Food waste reporting makes business sense

Written by: Julian Parfitt | Published:
Julian Parfitt, technical director at Anthesis

Open disclosure of food waste by major food businesses has obvious sustainability benefits, but taking action can also improve other efficiencies.

A third of global food production is wasted, representing a great inefficiency in terms of wasted resources, environmental pollution and wider socio-economic detriment.

Food waste is also a moral issue in relation to food insecurity, with global hunger on the rise again for the first time in a decade and a half.

Food waste reduction will become a prominent weapon in the battle to raise overall food production by the 70% needed to adequately feed over nine billion global citizens by 2050.

The economic costs of the mountain of food waste are huge: $940bn globally, a significant waste of money at all stages of the food supply chain from farmer to consumer.

The UK is committed to halving food waste by 2030 under United Nations Sustainable Development Goal (SDG) 12.3, one of 169 targets contributing to the 2030 ‘people, planet and prosperity’ agenda.

Its elevation to having its own separate goal is partly a reflection of the last decade of debate in which the scourge of global food waste has become widely recognised.

The SDGs demonstrate how the sustainable development agenda isn’t something to be applied ‘top down’ or perceived as only relevant to distant places, but to be acted on both locally and globally. We all need to play our part, including within businesses.

It is also notable that SDG 12.6 “encourages companies, especially large transnational companies, to adopt sustainable practices and to integrate sustainability information into their reporting cycles”.

Taking SDGs 12.3 and 12.6 together, are food and drink businesses that are committed to the goals likely to move towards the measurement and open reporting of their food waste?

Leading by example

Open disclosure of food waste statistics by food businesses is already happening, with Tesco being the pioneer in this field, reporting food waste from UK stores and depots for the past five years.
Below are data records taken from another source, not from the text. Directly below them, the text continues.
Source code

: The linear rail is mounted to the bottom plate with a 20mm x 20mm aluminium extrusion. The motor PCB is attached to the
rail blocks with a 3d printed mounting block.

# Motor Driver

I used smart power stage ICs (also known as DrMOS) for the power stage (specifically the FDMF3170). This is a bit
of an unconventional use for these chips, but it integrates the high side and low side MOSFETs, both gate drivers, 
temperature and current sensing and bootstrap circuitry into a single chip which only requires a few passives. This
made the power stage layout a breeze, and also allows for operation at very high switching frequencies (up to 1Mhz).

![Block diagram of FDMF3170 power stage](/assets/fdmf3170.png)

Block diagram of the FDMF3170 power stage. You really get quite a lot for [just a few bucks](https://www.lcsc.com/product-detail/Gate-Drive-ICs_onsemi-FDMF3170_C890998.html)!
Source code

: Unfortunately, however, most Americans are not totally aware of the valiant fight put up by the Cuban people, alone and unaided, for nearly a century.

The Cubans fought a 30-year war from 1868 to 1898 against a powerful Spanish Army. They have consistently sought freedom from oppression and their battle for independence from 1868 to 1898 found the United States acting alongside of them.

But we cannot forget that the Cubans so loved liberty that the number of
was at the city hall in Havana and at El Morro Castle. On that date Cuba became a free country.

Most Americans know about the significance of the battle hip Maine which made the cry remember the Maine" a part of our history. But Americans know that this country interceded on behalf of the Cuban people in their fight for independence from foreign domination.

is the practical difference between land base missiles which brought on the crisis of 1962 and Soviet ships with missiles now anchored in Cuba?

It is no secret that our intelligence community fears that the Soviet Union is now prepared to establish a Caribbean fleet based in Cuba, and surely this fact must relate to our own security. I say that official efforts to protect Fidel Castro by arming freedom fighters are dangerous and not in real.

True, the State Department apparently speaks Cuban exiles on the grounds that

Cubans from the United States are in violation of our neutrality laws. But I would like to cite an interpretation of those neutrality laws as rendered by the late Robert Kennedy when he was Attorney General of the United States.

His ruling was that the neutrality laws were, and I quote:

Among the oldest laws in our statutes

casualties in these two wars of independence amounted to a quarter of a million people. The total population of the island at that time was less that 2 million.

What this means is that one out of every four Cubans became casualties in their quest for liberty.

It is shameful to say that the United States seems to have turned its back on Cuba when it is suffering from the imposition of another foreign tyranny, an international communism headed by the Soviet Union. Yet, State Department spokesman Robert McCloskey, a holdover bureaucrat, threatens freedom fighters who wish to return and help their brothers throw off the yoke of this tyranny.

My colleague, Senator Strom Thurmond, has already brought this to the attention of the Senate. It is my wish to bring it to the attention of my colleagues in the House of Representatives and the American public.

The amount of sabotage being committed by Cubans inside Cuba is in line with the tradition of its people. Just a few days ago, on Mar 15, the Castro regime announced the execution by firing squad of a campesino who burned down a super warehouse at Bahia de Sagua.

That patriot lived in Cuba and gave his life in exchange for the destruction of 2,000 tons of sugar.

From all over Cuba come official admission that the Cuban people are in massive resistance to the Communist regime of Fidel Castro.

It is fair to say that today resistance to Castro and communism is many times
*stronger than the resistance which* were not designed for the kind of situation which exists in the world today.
Public disclosure has since expanded to Tesco in Central Europe and Ireland.

Last year the Environment, Food and Rural Affairs Committee called on government to require food businesses over a particular size to publicly report on food waste data, and commended Tesco for the voluntary reporting of annual arisings.

Tesco has since shared the methodology and developed a transparent, independently validated reporting process that conforms to the World Resources Institute’s Food Loss and Waste Accounting Standard.

The most important feature of this system is that it uses a ‘bottom up’ methodology, based on stock-keeping units and standard product weights for all scanned unsold food products. This generates very detailed reports, including the reasons for wastage.

Having this level of granularity is essential to inform Tesco’s food waste reduction and food redistribution strategy: a single annual tonnage estimate does not enable progress towards SDG 12.3. Other retailers need to follow this type of approach and Tesco’s example in transparent reporting.

Through the work of the SDG 12.3 Champions’ Group, chaired by Tesco’s CEO Dave Lewis, there are grounds for optimism that food waste reporting will become widely adopted by food and drink businesses.

The Champions are a global coalition of leaders drawn from businesses, NGOs, government, farmer groups, academics and civil society dedicated to accelerating progress towards the target. In September 2017 they met at the Rockefeller Foundation in New York to review progress along their road map for achieving SDG 12.3.

Support across the supply chain

Tesco announced that alongside the publication of its retail food waste, 24 of its largest food suppliers would also adopt the SDG target and report on their progress.

This supply chain approach to food waste reporting and disclosure represents a significant step towards mainstreaming the adoption of SDG 12.3. So too does the growth in the Champions’ Group membership, which includes, among others, the Consumer Goods Forum, with a membership of 400 retailers, manufacturers and service providers from 70 countries.

The Champions also published a business case for food waste reduction containing analysis from 700 food businesses across 17 countries.

Over half of these were found to have earned a greater than 14-fold return on their investment, indicating the ‘size of the prize’ for firms that measure and reduce food waste. The typical full cost of food waste to a food business was reported to be 4-5% of turnover.

There are signs that greater public disclosure of food waste among large food businesses and their suppliers will start to take off under the umbrella of the SDG 12.3, through country, trade body and company-level initiatives.

There is a strong business case for acting on food waste and there can be few other opportunities with such potential to improve added value, build better supplier and public relations, while also achieving better societal and environmental outcomes.

With such a range of benefits on display, open disclosure of food waste by food businesses certainly makes good business sense. It might also be the most effective strategy to encourage others to do the same.

Julian Parfitt is technical director at Anthesis.